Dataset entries
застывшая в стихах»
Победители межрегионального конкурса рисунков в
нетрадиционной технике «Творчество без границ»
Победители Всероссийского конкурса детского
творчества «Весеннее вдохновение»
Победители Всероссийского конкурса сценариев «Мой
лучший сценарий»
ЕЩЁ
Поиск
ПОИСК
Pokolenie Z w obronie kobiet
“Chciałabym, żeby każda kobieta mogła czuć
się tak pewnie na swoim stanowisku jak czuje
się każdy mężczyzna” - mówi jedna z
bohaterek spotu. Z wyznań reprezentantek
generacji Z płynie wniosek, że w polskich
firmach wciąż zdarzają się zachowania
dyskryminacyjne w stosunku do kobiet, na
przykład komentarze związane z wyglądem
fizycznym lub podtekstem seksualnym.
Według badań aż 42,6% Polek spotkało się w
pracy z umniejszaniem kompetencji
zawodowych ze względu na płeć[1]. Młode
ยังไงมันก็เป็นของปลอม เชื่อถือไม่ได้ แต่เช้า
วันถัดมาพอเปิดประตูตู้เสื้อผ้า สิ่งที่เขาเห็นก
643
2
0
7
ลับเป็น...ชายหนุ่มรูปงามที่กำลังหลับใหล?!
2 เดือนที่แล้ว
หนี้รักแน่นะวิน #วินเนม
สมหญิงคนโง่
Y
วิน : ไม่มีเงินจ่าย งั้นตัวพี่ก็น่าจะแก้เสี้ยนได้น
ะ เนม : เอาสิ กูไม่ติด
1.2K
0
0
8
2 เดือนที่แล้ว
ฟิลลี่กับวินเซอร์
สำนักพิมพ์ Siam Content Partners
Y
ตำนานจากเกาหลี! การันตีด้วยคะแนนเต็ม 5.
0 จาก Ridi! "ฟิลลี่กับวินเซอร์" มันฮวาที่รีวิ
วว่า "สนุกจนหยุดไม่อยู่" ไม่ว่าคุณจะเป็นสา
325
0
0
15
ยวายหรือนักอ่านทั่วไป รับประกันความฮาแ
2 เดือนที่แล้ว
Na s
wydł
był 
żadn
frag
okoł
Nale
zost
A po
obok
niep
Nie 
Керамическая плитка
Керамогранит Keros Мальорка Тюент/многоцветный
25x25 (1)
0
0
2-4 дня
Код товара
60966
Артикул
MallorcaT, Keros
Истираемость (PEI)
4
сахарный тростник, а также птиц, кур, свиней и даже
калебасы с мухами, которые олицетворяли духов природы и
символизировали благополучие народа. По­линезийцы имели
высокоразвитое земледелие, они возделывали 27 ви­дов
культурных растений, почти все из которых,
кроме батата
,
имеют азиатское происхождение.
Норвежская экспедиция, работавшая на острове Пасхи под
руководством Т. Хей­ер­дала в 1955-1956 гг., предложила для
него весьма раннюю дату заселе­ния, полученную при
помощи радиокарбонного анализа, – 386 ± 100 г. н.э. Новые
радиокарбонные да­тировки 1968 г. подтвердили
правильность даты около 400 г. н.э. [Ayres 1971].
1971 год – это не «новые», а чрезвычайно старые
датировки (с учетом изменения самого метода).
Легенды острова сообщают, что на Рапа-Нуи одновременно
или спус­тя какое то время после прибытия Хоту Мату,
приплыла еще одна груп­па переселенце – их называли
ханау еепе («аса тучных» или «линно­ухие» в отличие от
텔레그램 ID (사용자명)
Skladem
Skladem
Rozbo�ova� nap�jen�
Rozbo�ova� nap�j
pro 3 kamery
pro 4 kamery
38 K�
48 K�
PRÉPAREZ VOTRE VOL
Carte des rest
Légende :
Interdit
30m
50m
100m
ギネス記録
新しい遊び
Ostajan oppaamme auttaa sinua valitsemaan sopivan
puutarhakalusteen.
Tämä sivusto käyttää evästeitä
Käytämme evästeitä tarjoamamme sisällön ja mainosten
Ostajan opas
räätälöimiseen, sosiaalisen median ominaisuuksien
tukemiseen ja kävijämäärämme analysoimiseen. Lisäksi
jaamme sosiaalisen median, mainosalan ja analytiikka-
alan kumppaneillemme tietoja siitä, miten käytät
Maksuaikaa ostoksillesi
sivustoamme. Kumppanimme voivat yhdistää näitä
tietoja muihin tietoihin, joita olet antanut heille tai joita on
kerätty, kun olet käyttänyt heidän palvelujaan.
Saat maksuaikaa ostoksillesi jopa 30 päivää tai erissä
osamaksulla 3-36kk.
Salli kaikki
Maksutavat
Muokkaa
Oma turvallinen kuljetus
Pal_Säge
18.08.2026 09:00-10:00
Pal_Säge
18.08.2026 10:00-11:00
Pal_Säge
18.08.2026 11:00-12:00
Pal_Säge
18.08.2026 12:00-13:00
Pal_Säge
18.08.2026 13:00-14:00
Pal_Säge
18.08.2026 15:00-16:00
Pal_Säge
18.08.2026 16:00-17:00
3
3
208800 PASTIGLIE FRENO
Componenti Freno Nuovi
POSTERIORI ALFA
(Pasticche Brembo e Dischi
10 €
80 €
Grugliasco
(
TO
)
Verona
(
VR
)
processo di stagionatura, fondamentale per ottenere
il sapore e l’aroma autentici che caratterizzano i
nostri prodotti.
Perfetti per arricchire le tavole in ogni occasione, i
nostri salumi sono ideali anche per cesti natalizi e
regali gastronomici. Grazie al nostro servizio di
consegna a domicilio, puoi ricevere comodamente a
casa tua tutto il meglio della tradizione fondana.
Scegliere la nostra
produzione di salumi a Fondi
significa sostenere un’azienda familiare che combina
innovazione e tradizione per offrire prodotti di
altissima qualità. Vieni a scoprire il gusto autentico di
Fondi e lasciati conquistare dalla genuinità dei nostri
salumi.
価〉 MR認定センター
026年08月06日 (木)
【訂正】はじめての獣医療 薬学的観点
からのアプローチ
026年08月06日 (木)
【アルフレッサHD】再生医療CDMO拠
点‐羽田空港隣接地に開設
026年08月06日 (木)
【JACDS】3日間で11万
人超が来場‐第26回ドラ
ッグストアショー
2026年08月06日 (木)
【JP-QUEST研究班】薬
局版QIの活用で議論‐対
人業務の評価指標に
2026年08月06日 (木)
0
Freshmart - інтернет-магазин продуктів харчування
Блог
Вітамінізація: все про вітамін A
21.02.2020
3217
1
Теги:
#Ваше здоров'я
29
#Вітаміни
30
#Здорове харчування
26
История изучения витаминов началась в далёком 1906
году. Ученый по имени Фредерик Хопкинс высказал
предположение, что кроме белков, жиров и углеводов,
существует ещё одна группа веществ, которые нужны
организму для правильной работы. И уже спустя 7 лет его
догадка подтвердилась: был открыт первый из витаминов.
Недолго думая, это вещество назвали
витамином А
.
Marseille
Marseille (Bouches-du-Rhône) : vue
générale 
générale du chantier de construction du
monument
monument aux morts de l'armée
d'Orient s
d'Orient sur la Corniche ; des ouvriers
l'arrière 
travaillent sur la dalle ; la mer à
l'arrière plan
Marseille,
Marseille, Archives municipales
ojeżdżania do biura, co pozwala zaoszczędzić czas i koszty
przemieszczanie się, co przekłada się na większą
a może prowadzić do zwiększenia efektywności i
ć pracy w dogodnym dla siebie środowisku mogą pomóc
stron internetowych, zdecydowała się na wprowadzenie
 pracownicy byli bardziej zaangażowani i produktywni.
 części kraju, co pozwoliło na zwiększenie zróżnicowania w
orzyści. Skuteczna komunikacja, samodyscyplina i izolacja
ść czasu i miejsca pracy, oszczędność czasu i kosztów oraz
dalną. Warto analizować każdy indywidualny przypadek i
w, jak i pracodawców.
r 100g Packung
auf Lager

» **Your assignment**
Now that the records have been shown, restate each one word for word.

» **Answer for the task**
застывшая в стихах»
Победители межрегионального конкурса рисунков в
нетрадиционной технике «Творчество без границ»
Победители Всероссийского конкурса детского
творчества «Весеннее вдохновение»
Победители Всероссийского конкурса сценариев «Мой
лучший сценарий»
ЕЩЁ
Поиск
ПОИСК
Pokolenie Z w obronie kobiet
“Chciałabym, żeby każda kobieta mogła czuć
się tak pewnie na swoim stanowisku jak czuje
się każdy mężczyzna” - mówi jedna z
bohaterek spotu. Z wyznań reprezentantek
generacji Z płynie wniosek, że w polskich
firmach wciąż zdarzają się zachowania
dyskryminacyjne w stosunku do kobiet, na
przykład komentarze związane z wyglądem
fizycznym lub podtekstem seksualnym.
Według badań aż 42,6% Polek spotkało się w
pracy z umniejszaniem kompetencji
zawodowych ze względu na płeć[1]. Młode
ยังไงมันก็เป็นของปลอม เชื่อถือไม่ได้ แต่เช้า
วันถัดมาพอเปิดประตูตู้เสื้อผ้า สิ่งที่เขาเห็นก
643
2
0
7
ลับเป็น...ชายหนุ่มรูปงามที่กำลังหลับใหล?!
2 เดือนที่แล้ว
หนี้รักแน่นะวิน #วินเนม
สมหญิงคนโง่
Y
วิน : ไม่มีเงินจ่าย งั้นตัวพี่ก็น่าจะแก้เสี้ยนได้น
ะ เนม : เอาสิ กูไม่ติด
1.2K
0
0
8
2 เดือนที่แล้ว
ฟิลลี่กับวินเซอร์
สำนักพิมพ์ Siam Content Partners
Y
ตำนานจากเกาหลี! การันตีด้วยคะแนนเต็ม 5.
0 จาก Ridi! "ฟิลลี่กับวินเซอร์" มันฮวาที่รีวิ
วว่า "สนุกจนหยุดไม่อยู่" ไม่ว่าคุณจะเป็นสา
325
0
0
15
ยวายหรือนักอ่านทั่วไป รับประกันความฮาแ
2 เดือนที่แล้ว
Na s
wydł
był 
żadn
frag
okoł
Nale
zost
A po
obok
niep
Nie 
Керамическая плитка
Керамогранит Keros Мальорка Тюент/многоцветный
25x25 (1)
0
0
2-4 дня
Код товара
60966
Артикул
MallorcaT, Keros
Истираемость (PEI)
4
сахарный тростник, а также птиц, кур, свиней и даже
калебасы с мухами, которые олицетворяли духов природы и
символизировали благополучие народа. По­линезийцы имели
высокоразвитое земледелие, они возделывали 27 ви­дов
культурных растений, почти все из которых,
кроме батата
,
имеют азиатское происхождение.
Норвежская экспедиция, работавшая на острове Пасхи под
руководством Т. Хей­ер­дала в 1955-1956 гг., предложила для
него весьма раннюю дату заселе­ния, полученную при
помощи радиокарбонного анализа, – 386 ± 100 г. н.э. Новые
радиокарбонные да­тировки 1968 г. подтвердили
правильность даты около 400 г. н.э. [Ayres 1971].
1971 год – это не «новые», а чрезвычайно старые
датировки (с учетом изменения самого метода).
Легенды острова сообщают, что на Рапа-Нуи одновременно
или спус­тя какое то время после прибытия Хоту Мату,
приплыла еще одна груп­па переселенце – их называли
ханау еепе («аса тучных» или «линно­ухие» в отличие от
텔레그램 ID (사용자명)
Skladem
Skladem
Rozbo�ova� nap�jen�
Rozbo�ova� nap�j
pro 3 kamery
pro 4 kamery
38 K�
48 K�
PRÉPAREZ VOTRE VOL
Carte des rest
Légende :
Interdit
30m
50m
100m
ギネス記録
新しい遊び
Ostajan oppaamme auttaa sinua valitsemaan sopivan
puutarhakalusteen.
Tämä sivusto käyttää evästeitä
Käytämme evästeitä tarjoamamme sisällön ja mainosten
Ostajan opas
räätälöimiseen, sosiaalisen median ominaisuuksien
tukemiseen ja kävijämäärämme analysoimiseen. Lisäksi
jaamme sosiaalisen median, mainosalan ja analytiikka-
alan kumppaneillemme tietoja siitä, miten käytät
Maksuaikaa ostoksillesi
sivustoamme. Kumppanimme voivat yhdistää näitä
tietoja muihin tietoihin, joita olet antanut heille tai joita on
kerätty, kun olet käyttänyt heidän palvelujaan.
Saat maksuaikaa ostoksillesi jopa 30 päivää tai erissä
osamaksulla 3-36kk.
Salli kaikki
Maksutavat
Muokkaa
Oma turvallinen kuljetus
Pal_Säge
18.08.2026 09:00-10:00
Pal_Säge
18.08.2026 10:00-11:00
Pal_Säge
18.08.2026 11:00-12:00
Pal_Säge
18.08.2026 12:00-13:00
Pal_Säge
18.08.2026 13:00-14:00
Pal_Säge
18.08.2026 15:00-16:00
Pal_Säge
18.08.2026 16:00-17:00
3
3
208800 PASTIGLIE FRENO
Componenti Freno Nuovi
POSTERIORI ALFA
(Pasticche Brembo e Dischi
10 €
80 €
Grugliasco
(
TO
)
Verona
(
VR
)
processo di stagionatura, fondamentale per ottenere
il sapore e l’aroma autentici che caratterizzano i
nostri prodotti.
Perfetti per arricchire le tavole in ogni occasione, i
nostri salumi sono ideali anche per cesti natalizi e
regali gastronomici. Grazie al nostro servizio di
consegna a domicilio, puoi ricevere comodamente a
casa tua tutto il meglio della tradizione fondana.
Scegliere la nostra
produzione di salumi a Fondi
significa sostenere un’azienda familiare che combina
innovazione e tradizione per offrire prodotti di
altissima qualità. Vieni a scoprire il gusto autentico di
Fondi e lasciati conquistare dalla genuinità dei nostri
salumi.
価〉 MR認定センター
026年08月06日 (木)
【訂正】はじめての獣医療 薬学的観点
からのアプローチ
026年08月06日 (木)
【アルフレッサHD】再生医療CDMO拠
点‐羽田空港隣接地に開設
026年08月06日 (木)
【JACDS】3日間で11万
人超が来場‐第26回ドラ
ッグストアショー
2026年08月06日 (木)
【JP-QUEST研究班】薬
局版QIの活用で議論‐対
人業務の評価指標に
2026年08月06日 (木)
0
Freshmart - інтернет-магазин продуктів харчування
Блог
Вітамінізація: все про вітамін A
21.02.2020
3217
1
Теги:
#Ваше здоров'я
29
#Вітаміни
30
#Здорове харчування
26
История изучения витаминов началась в далёком 1906
году. Ученый по имени Фредерик Хопкинс высказал
предположение, что кроме белков, жиров и углеводов,
существует ещё одна группа веществ, которые нужны
организму для правильной работы. И уже спустя 7 лет его
догадка подтвердилась: был открыт первый из витаминов.
Недолго думая, это вещество назвали
витамином А
.
Marseille
Marseille (Bouches-du-Rhône) : vue
générale 
générale du chantier de construction du
monument
monument aux morts de l'armée
d'Orient s
d'Orient sur la Corniche ; des ouvriers
l'arrière 
travaillent sur la dalle ; la mer à
l'arrière plan
Marseille,
Marseille, Archives municipales
ojeżdżania do biura, co pozwala zaoszczędzić czas i koszty
przemieszczanie się, co przekłada się na większą
a może prowadzić do zwiększenia efektywności i
ć pracy w dogodnym dla siebie środowisku mogą pomóc
stron internetowych, zdecydowała się na wprowadzenie
 pracownicy byli bardziej zaangażowani i produktywni.
 części kraju, co pozwoliło na zwiększenie zróżnicowania w
orzyści. Skuteczna komunikacja, samodyscyplina i izolacja
ść czasu i miejsca pracy, oszczędność czasu i kosztów oraz
dalną. Warto analizować każdy indywidualny przypadek i
w, jak i pracodawców.
r 100g Packung
auf Lager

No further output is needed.